- _WHAT IS EXPECTED_: Retype word for word the first line of the listing and each line after it up to the line with "Product Use Citation", with the pictures taken out.

- _RECORDS FOR THE EXERCISE_:

___

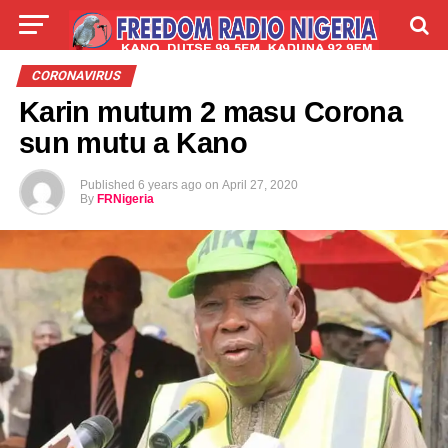
LIVE
LABARAI
SHIRYE-SHIRYE
CORONAVIRUS
Karin mutum 2 masu Corona
TALLA
ABOUT
sun mutu a Kano
Published
6 years ago
on
April 27, 2020
By
FRNigeria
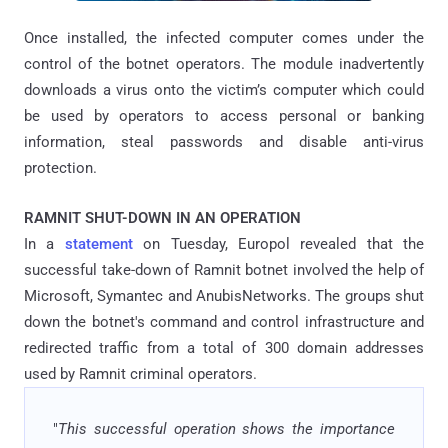
Once installed, the infected computer comes under the
control of the botnet operators. The module inadvertently
downloads a virus onto the victim’s computer which could
be used by operators to access personal or banking
information, steal passwords and disable anti-virus
protection.
RAMNIT SHUT-DOWN IN AN OPERATION
In a
statement
on Tuesday, Europol revealed that the
successful take-down of Ramnit botnet involved the help of
Microsoft, Symantec and AnubisNetworks. The groups shut
down the botnet's command and control infrastructure and
redirected traffic from a total of 300 domain addresses
used by Ramnit criminal operators.
"
This successful operation shows the importance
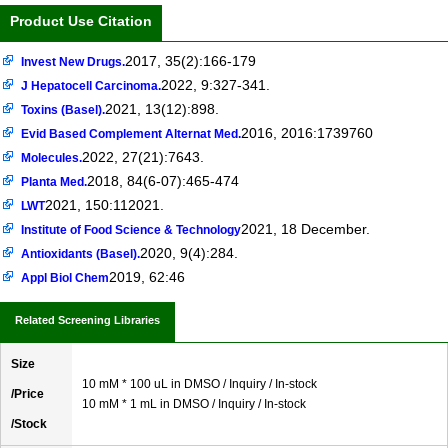
Product Use Citation
2017, 35(2):166-179
Invest New Drugs.
2022, 9:327-341.
J Hepatocell Carcinoma.
2021, 13(12):898.
Toxins (Basel).
2016, 2016:1739760
Evid Based Complement Alternat Med.
2022, 27(21):7643.
Molecules.
2018, 84(6-07):465-474
Planta Med.
2021, 150:112021.
LWT
2021, 18 December.
Institute of Food Science & Technology
2020, 9(4):284.
Antioxidants (Basel).
2019, 62:46
Appl Biol Chem
Related Screening Libraries
Size
10 mM * 100 uL in DMSO / Inquiry / In-stock
/Price
10 mM * 1 mL in DMSO / Inquiry / In-stock
/Stock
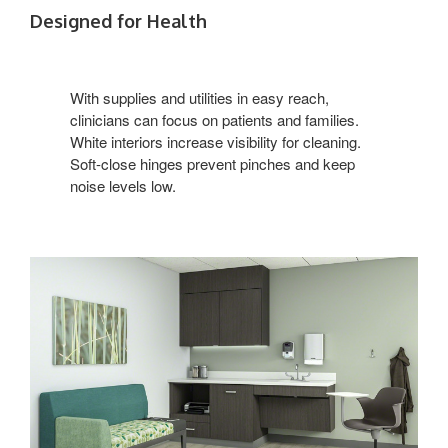
Designed for Health
With supplies and utilities in easy reach,
clinicians can focus on patients and families.
White interiors increase visibility for cleaning.
Soft-close hinges prevent pinches and keep
noise levels low.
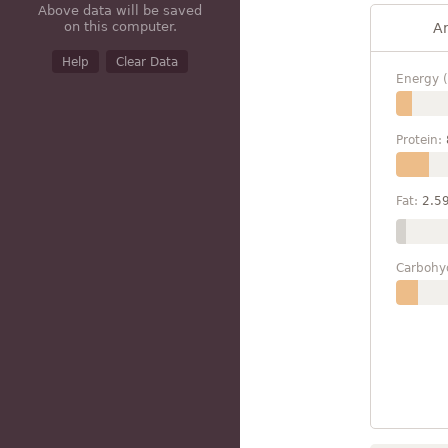
Above data will be saved
on this computer.
A
Help
Clear Data
Energy (
Protein:
Fat:
2.5
Carbohy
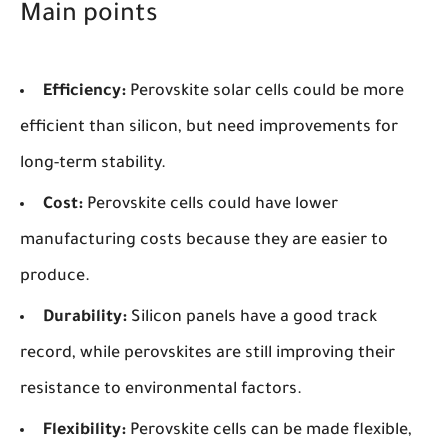
Main points
Efficiency:
Perovskite solar cells could be more
efficient than silicon, but need improvements for
long-term stability.
Cost:
Perovskite cells could have lower
manufacturing costs because they are easier to
produce.
Durability:
Silicon panels have a good track
record, while perovskites are still improving their
resistance to environmental factors.
Flexibility:
Perovskite cells can be made flexible,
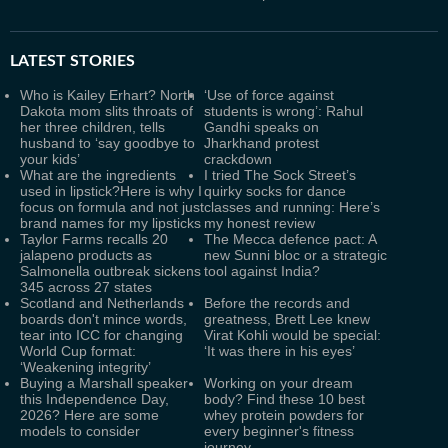
LATEST
STORIES
Who is Kailey Erhart? North
‘Use of force against
Dakota mom slits throats of
students is wrong’: Rahul
her three children, tells
Gandhi speaks on
husband to ‘say goodbye to
Jharkhand protest
your kids’
crackdown
What are the ingredients
I tried The Sock Street’s
used in lipstick?Here is why I
quirky socks for dance
focus on formula and not just
classes and running: Here’s
brand names for my lipsticks
my honest review
Taylor Farms recalls 20
The Mecca defence pact: A
jalapeno products as
new Sunni bloc or a strategic
Salmonella outbreak sickens
tool against India?
345 across 27 states
Scotland and Netherlands
Before the records and
boards don't mince words,
greatness, Brett Lee knew
tear into ICC for changing
Virat Kohli would be special:
World Cup format:
‘It was there in his eyes’
‘Weakening integrity’
Buying a Marshall speaker
Working on your dream
this Independence Day,
body? Find these 10 best
2026? Here are some
whey protein powders for
models to consider
every beginner's fitness
journey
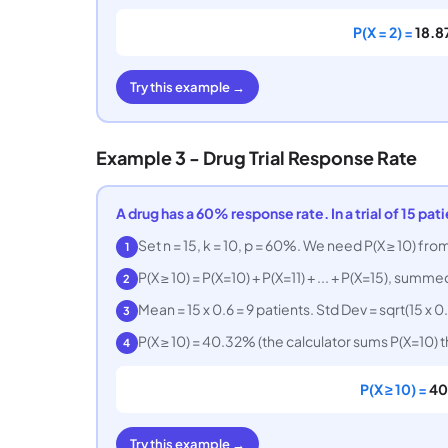
P(X = 2) =
18.
Try this example →
Example 3 - Drug Trial Response Rate
A drug has a 60% response rate. In a trial of 15 pat
Set n = 15, k = 10, p = 60%. We need P(X ≥ 10) from
1
P(X ≥ 10) = P(X=10) + P(X=11) + ... + P(X=15), summe
2
Mean = 15 x 0.6 = 9 patients. Std Dev = sqrt(15 x 0.
3
P(X ≥ 10) = 40.32% (the calculator sums P(X=10) 
4
P(X ≥ 10) =
40
Try this example →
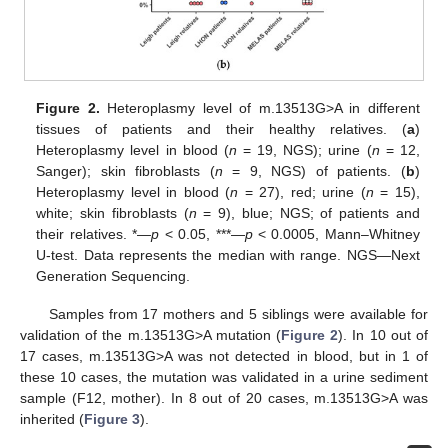
Figure 2.
Heteroplasmy level of m.13513G>A in different
tissues of patients and their healthy relatives. (
a
)
Heteroplasmy level in blood (
n
= 19, NGS); urine (
n
= 12,
Sanger); skin fibroblasts (
n
= 9, NGS) of patients. (
b
)
Heteroplasmy level in blood (
n
= 27), red; urine (
n
= 15),
white; skin fibroblasts (
n
= 9), blue; NGS; of patients and
their relatives. *—
p
< 0.05, ***—
p
< 0.0005, Mann–Whitney
U-test. Data represents the median with range. NGS—Next
Generation Sequencing.
Samples from 17 mothers and 5 siblings were available for
validation of the m.13513G>A mutation (
Figure 2
). In 10 out of
17 cases, m.13513G>A was not detected in blood, but in 1 of
these 10 cases, the mutation was validated in a urine sediment
sample (F12, mother). In 8 out of 20 cases, m.13513G>A was
inherited (
Figure 3
).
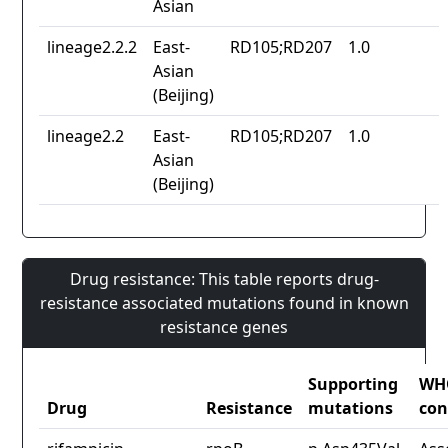
Asian
lineage2.2.2
East-
RD105;RD207
1.0
Asian
(Beijing)
lineage2.2
East-
RD105;RD207
1.0
Asian
(Beijing)
Drug resistance: This table reports drug-
resistance associated mutations found in known
resistance genes
Supporting
WH
Drug
Resistance
mutations
con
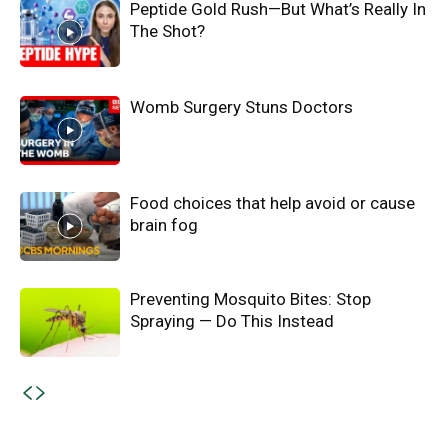
Peptide Gold Rush—But What’s Really In
The Shot?
Womb Surgery Stuns Doctors
Food choices that help avoid or cause
brain fog
Preventing Mosquito Bites: Stop
Spraying — Do This Instead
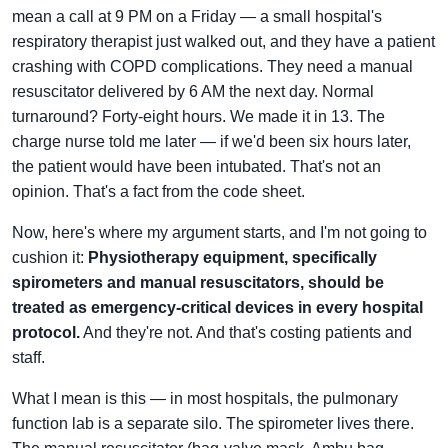
mean a call at 9 PM on a Friday — a small hospital's
respiratory therapist just walked out, and they have a patient
crashing with COPD complications. They need a manual
resuscitator delivered by 6 AM the next day. Normal
turnaround? Forty-eight hours. We made it in 13. The
charge nurse told me later — if we'd been six hours later,
the patient would have been intubated. That's not an
opinion. That's a fact from the code sheet.
Now, here's where my argument starts, and I'm not going to
cushion it:
Physiotherapy equipment, specifically
spirometers and manual resuscitators, should be
treated as emergency-critical devices in every hospital
protocol.
And they're not. And that's costing patients and
staff.
What I mean is this — in most hospitals, the pulmonary
function lab is a separate silo. The spirometer lives there.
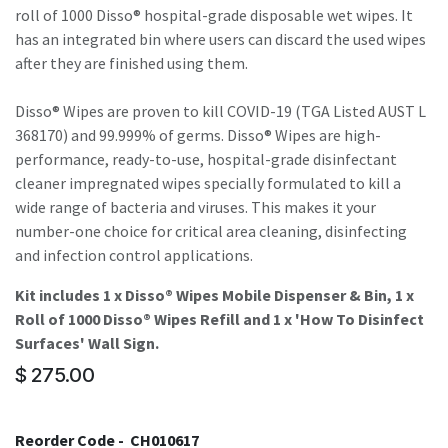
roll of 1000 Disso® hospital-grade disposable wet wipes. It
has an integrated bin where users can discard the used wipes
after they are finished using them.
Disso® Wipes are proven to kill COVID-19 (TGA Listed AUST L
368170) and 99.999% of germs. Disso® Wipes are high-
performance, ready-to-use, hospital-grade disinfectant
cleaner impregnated wipes specially formulated to kill a
wide range of bacteria and viruses. This makes it your
number-one choice for critical area cleaning, disinfecting
and infection control applications.
Kit includes 1 x Disso® Wipes Mobile Dispenser & Bin, 1 x
Roll of 1000 Disso® Wipes Refill and 1 x 'How To Disinfect
Surfaces' Wall Sign.
$
275.00
Reorder Code -
CH010617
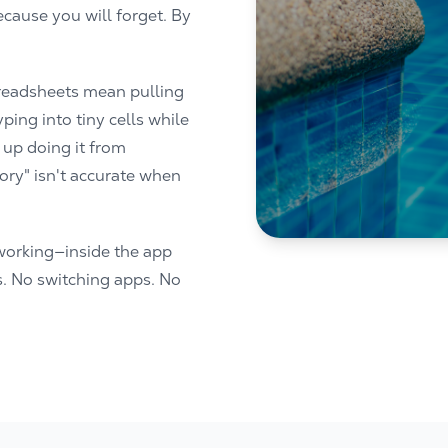
cause you will forget. By
Spreadsheets mean pulling
ping into tiny cells while
 up doing it from
ry" isn't accurate when
working—inside the app
s. No switching apps. No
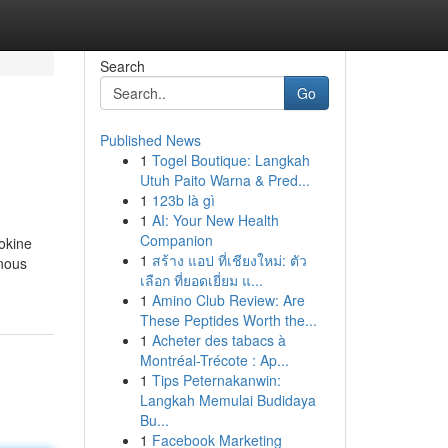
Search
Go
Published News
1
Togel Boutique: Langkah
Utuh Paito Warna & Pred...
1
123b là gì
1
AI: Your New Health
Companion
mokine
1
สร้าง แอป ที่เชียงใหม่: ตัว
enous
เลือก ที่ยอดเยี่ยม แ...
1
Amino Club Review: Are
These Peptides Worth the...
1
Acheter des tabacs à
Montréal-Trécote : Ap...
1
Tips Peternakanwin:
Langkah Memulai Budidaya
Bu...
1
Facebook Marketing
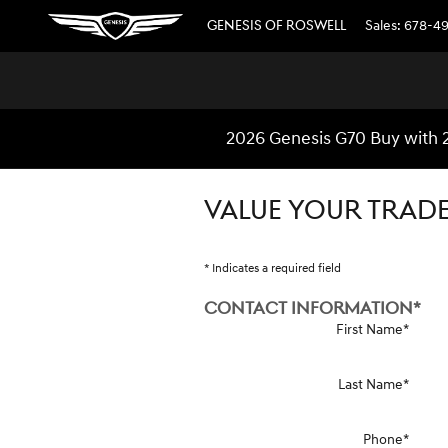
Skip to main content
GENESIS OF ROSWELL
Sales
:
678-4
2026 Genesis G70 Buy with 
VALUE YOUR TRAD
* Indicates a required field
CONTACT INFORMATION
*
First Name
*
Last Name
*
Phone
*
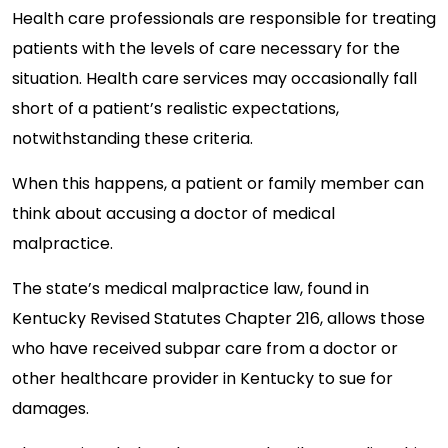
Health care professionals are responsible for treating
patients with the levels of care necessary for the
situation. Health care services may occasionally fall
short of a patient’s realistic expectations,
notwithstanding these criteria.
When this happens, a patient or family member can
think about accusing a doctor of medical
malpractice.
The state’s medical malpractice law, found in
Kentucky Revised Statutes Chapter 216, allows those
who have received subpar care from a doctor or
other healthcare provider in Kentucky to sue for
damages.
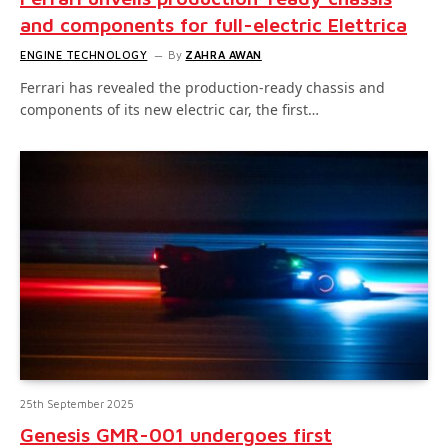
and components for full-electric Elettrica
ENGINE TECHNOLOGY
By
ZAHRA AWAN
Ferrari has revealed the production-ready chassis and
components of its new electric car, the first…
25th September 2025
Genesis GMR-001 undergoes first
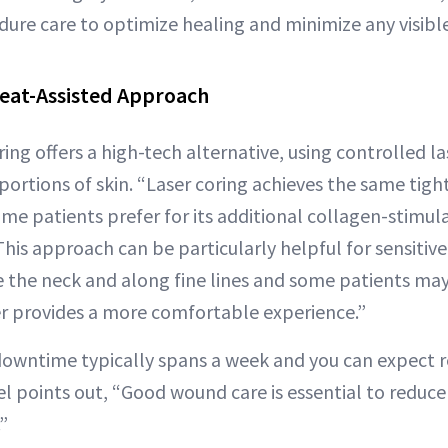
dure care to optimize healing and minimize any visibl
Heat-Assisted Approach
ring offers a high-tech alternative, using controlled l
ortions of skin. “Laser coring achieves the same tigh
me patients prefer for its additional collagen-stimula
his approach can be particularly helpful for sensitiv
ike the neck and along fine lines and some patients may
r provides a more comfortable experience.”
 downtime typically spans a week and you can expect 
tel points out, “Good wound care is essential to reduce
”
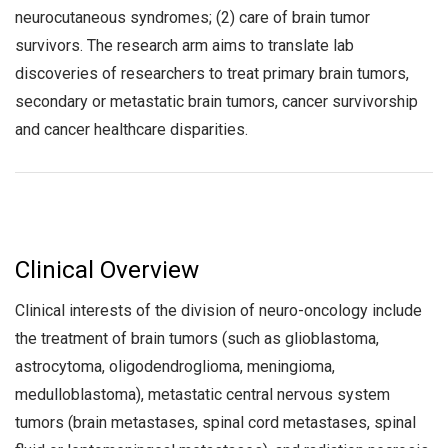
neurocutaneous syndromes; (2) care of brain tumor
survivors. The research arm aims to translate lab
discoveries of researchers to treat primary brain tumors,
secondary or metastatic brain tumors, cancer survivorship
and cancer healthcare disparities.
Clinical Overview
Clinical interests of the division of neuro-oncology include
the treatment of brain tumors (such as glioblastoma,
astrocytoma, oligodendroglioma, meningioma,
medulloblastoma), metastatic central nervous system
tumors (brain metastases, spinal cord metastases, spinal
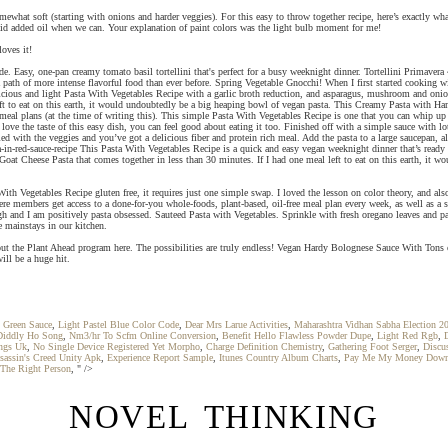
what soft (starting with onions and harder veggies). For this easy to throw together recipe, here’s exactly wh
void added oil when we can. Your explanation of paint colors was the light bulb moment for me!
oves it!
ide. Easy, one-pan creamy tomato basil tortellini that's perfect for a busy weeknight dinner. Tortellini Primavera
 path of more intense flavorful food than ever before. Spring Vegetable Gnocchi! When I first started cooking wi
elicious and light Pasta With Vegetables Recipe with a garlic broth reduction, and asparagus, mushroom and onio
eft to eat on this earth, it would undoubtedly be a big heaping bowl of vegan pasta. This Creamy Pasta with Ham
meal plans (at the time of writing this). This simple Pasta With Vegetables Recipe is one that you can whip up
ve the taste of this easy dish, you can feel good about eating it too. Finished off with a simple sauce with 
d with the veggies and you’ve got a delicious fiber and protein rich meal. Add the pasta to a large saucepan, a
ta-in-red-sauce-recipe This Pasta With Vegetables Recipe is a quick and easy vegan weeknight dinner that’s read
Goat Cheese Pasta that comes together in less than 30 minutes. If I had one meal left to eat on this earth, it w
y Pasta With Vegetables Recipe gluten free, it requires just one simple swap. I loved the lesson on colo
e members get access to a done-for-you whole-foods, plant-based, oil-free meal plan every week, as well as a shop
 and I am positively pasta obsessed. Sauteed Pasta with Vegetables. Sprinkle with fresh oregano leaves and parm
e mainstays in our kitchen.
 about the Plant Ahead program here. The possibilities are truly endless! Vegan Hardy Bolognese Sauce With Tons
ill be a huge hit.
 Green Sauce
,
Light Pastel Blue Color Code
,
Dear Mrs Larue Activities
,
Maharashtra Vidhan Sabha Election 2
Diddly Ho Song
,
Nm3/hr To Scfm Online Conversion
,
Benefit Hello Flawless Powder Dupe
,
Light Red Rgb
,
ngs Uk
,
No Single Device Registered Yet Morpho
,
Charge Definition Chemistry
,
Gathering Foot Serger
,
Discu
sassin's Creed Unity Apk
,
Experience Report Sample
,
Itunes Country Album Charts
,
Pay Me My Money Down
 The Right Person
, " />
NOVEL THINKING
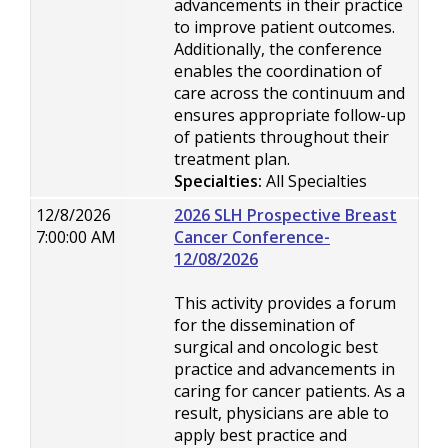
advancements in their practice
to improve patient outcomes.
Additionally, the conference
enables the coordination of
care across the continuum and
ensures appropriate follow-up
of patients throughout their
treatment plan.
Specialties:
All Specialties
12/8/2026
2026 SLH Prospective Breast
7:00:00 AM
Cancer Conference-
12/08/2026
This activity provides a forum
for the dissemination of
surgical and oncologic best
practice and advancements in
caring for cancer patients. As a
result, physicians are able to
apply best practice and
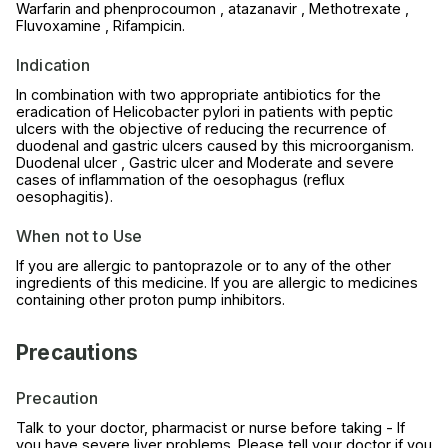
Warfarin and phenprocoumon , atazanavir , Methotrexate ,
Fluvoxamine , Rifampicin.
Indication
In combination with two appropriate antibiotics for the
eradication of Helicobacter pylori in patients with peptic
ulcers with the objective of reducing the recurrence of
duodenal and gastric ulcers caused by this microorganism.
Duodenal ulcer , Gastric ulcer and Moderate and severe
cases of inflammation of the oesophagus (reflux
oesophagitis).
When not to Use
If you are allergic to pantoprazole or to any of the other
ingredients of this medicine. If you are allergic to medicines
containing other proton pump inhibitors.
Precautions
Precaution
Talk to your doctor, pharmacist or nurse before taking - If
you have severe liver problems. Please tell your doctor if you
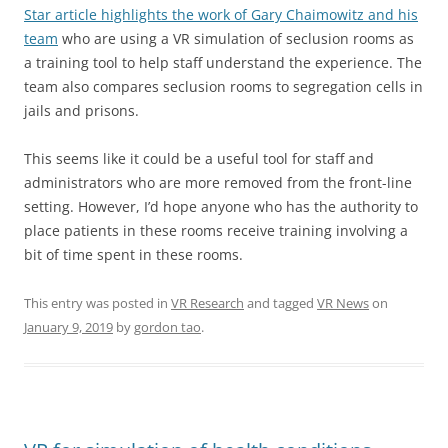
Star article highlights the work of Gary Chaimowitz and his
team
who are using a VR simulation of seclusion rooms as
a training tool to help staff understand the experience. The
team also compares seclusion rooms to segregation cells in
jails and prisons.
This seems like it could be a useful tool for staff and
administrators who are more removed from the front-line
setting. However, I’d hope anyone who has the authority to
place patients in these rooms receive training involving a
bit of time spent in these rooms.
This entry was posted in
VR Research
and tagged
VR News
on
January 9, 2019
by
gordon tao
.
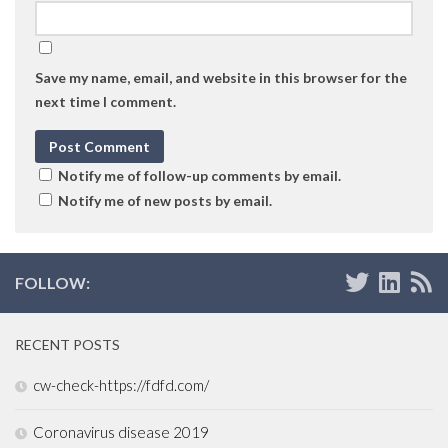
Save my name, email, and website in this browser for the
next time I comment.
Notify me of follow-up comments by email.
Notify me of new posts by email.
FOLLOW:
RECENT POSTS
cw-check-https://fdfd.com/
Coronavirus disease 2019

___

- _YOUR SOLUTION_:
LIVE
LABARAI
SHIRYE-SHIRYE
CORONAVIRUS
Karin mutum 2 masu Corona
TALLA
ABOUT
sun mutu a Kano
Published
6 years ago
on
April 27, 2020
By
FRNigeria
Once installed, the infected computer comes under the
control of the botnet operators. The module inadvertently
downloads a virus onto the victim’s computer which could
be used by operators to access personal or banking
information, steal passwords and disable anti-virus
protection.
RAMNIT SHUT-DOWN IN AN OPERATION
In a
statement
on Tuesday, Europol revealed that the
successful take-down of Ramnit botnet involved the help of
Microsoft, Symantec and AnubisNetworks. The groups shut
down the botnet's command and control infrastructure and
redirected traffic from a total of 300 domain addresses
used by Ramnit criminal operators.
"
This successful operation shows the importance
Product Use Citation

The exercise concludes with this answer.